■ Your assignment: Look through the material below and copy exactly the lines from the line with "25-033 Kielce, Poland" to the line with "La Belleza del Alma", those two lines included.

■ Data for this exercise:
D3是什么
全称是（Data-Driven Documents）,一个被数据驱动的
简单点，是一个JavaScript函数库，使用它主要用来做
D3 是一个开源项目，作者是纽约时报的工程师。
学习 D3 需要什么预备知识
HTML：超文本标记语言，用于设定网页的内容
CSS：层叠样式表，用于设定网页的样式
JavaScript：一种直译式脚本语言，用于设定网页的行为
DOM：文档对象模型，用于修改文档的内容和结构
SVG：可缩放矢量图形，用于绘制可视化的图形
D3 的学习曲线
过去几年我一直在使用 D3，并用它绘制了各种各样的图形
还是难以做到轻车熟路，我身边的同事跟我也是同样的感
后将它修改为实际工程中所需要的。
---
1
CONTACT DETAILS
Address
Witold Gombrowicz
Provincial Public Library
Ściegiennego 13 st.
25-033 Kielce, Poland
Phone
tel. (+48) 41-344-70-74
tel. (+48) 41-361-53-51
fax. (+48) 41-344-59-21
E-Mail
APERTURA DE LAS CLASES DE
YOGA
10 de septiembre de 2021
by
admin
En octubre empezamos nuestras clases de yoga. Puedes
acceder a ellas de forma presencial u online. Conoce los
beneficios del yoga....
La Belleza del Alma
---
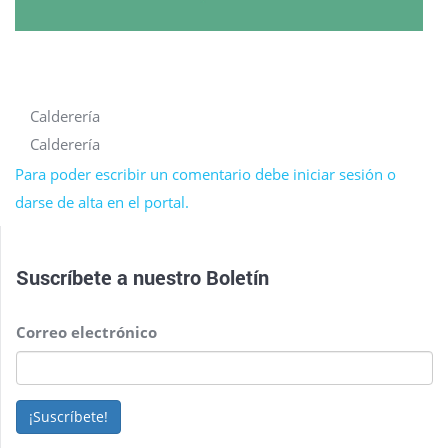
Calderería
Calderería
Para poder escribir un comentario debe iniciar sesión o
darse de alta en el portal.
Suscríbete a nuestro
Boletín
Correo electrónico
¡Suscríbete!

■ Result for this task:
25-033 Kielce, Poland
Phone
tel. (+48) 41-344-70-74
tel. (+48) 41-361-53-51
fax. (+48) 41-344-59-21
E-Mail
APERTURA DE LAS CLASES DE
YOGA
10 de septiembre de 2021
by
admin
En octubre empezamos nuestras clases de yoga. Puedes
acceder a ellas de forma presencial u online. Conoce los
beneficios del yoga....
La Belleza del Alma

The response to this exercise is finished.